A Reflection on Mt 21:33-43

By Fr. Serg Kabamalan, CJM


We don’t plan on failures. No one in his right mind would embark on something with disaster or disappointment in mind. We go hoping for the best. We go off the starting block with our eyes set on success.

As we reflect on two parables involving vineyards, one from the Book of Isaiah in the first reading and the other from the Gospel according to St. Matthew, it would be helpful to keep that in mind. Vineyards by itself are tilled with that proclivity. As such, it is a symbol of fruitfulness, productivity, fecundity in both parables. Used as a metaphor for the People of God, we are to understand that Israel is meant to be a showcase fruitfulness to the world so that it could shine in the eyes of all peoples, and attract all the nations into the realm of God.

This fruitfulness is the FULLNESS OF LIFE that God ordained for Israel. Fullness of life should be seen as inclusive of all the aspects of human endeavor: economic, political, social, ecological, spiritual, psychological. It brings to mind St. Irenaeus who said: “The glory of God is the human person fully alive.” Brought to communal level, this maxim can be translated as, “The glory of God is the human community fully alive, and life-giving.” Israel was called to be a prime example of a society that would have become a driver and an engine for life-giving.

That kind of fruitfulness and fullness at the societal level, transforming social structures and institutions can only be attained in God, and never by frail and faulty human hands alone. When Israel decided to kick God out of the picture by following their own whims and caprices, desires and preferences, they actually booted out the source of life and authentic joy. With God relegated to “insignificance” by Israel’s Kings and peoples, the vineyard that was Israel produced only wild grapes, i.e., a caricature of life deformed by selfishness, greed, avarice, injustice and oppression of others.

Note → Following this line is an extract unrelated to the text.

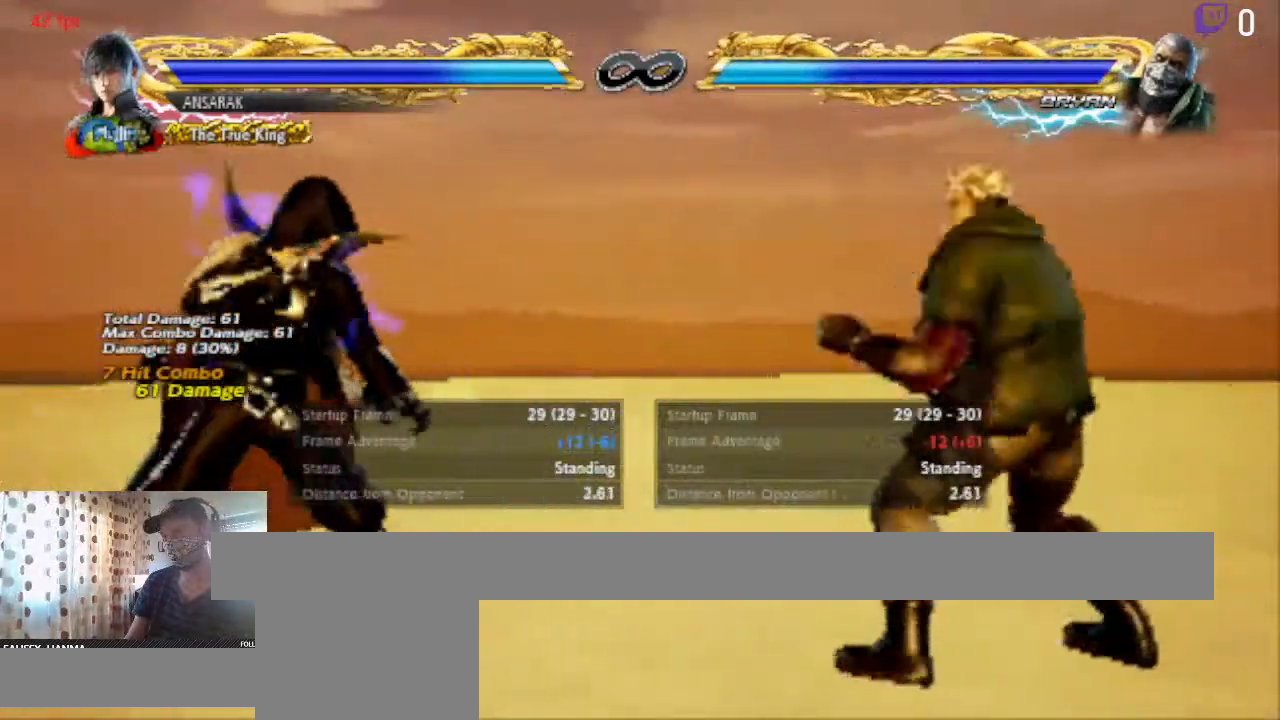
{"buttons": ["DPAD_DOWN", "DPAD_LEFT"], "left_stick": "center", "right_stick": "center", "events": [[67, "DPAD_RIGHT", "up"], [334, "DPAD_LEFT", "down"], [368, "DPAD_DOWN", "down"]]}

Through Isaiah, God spoke of his judgment to Israel. It would be runover by its enemies, its people would be brought to exile in Babylon, and the Israel of its heyday during the reign of King David would be reduced to a distant memory. The lack of fruitfulness spelled Israel’s doom. But it was not to be their end, for God in his love and mercy gave them another chance. That was when they were allowed by the Persians to go back home and rebuild the Temple in Jerusalem.

But that chance was foiled again. Jesus knew what was happening in his time. That is the message in the parable from the Gospel of St. Matthew. Not only were their fruitfulness in question. The violence in which they have removed God in their lives as they rejected his messengers, the prophets, and the Son of God, Jesus Christ, himself had its consequences: the grace of fruitfulness anchored and rooted in God would be given to those who are open to it to constitute a new People of God.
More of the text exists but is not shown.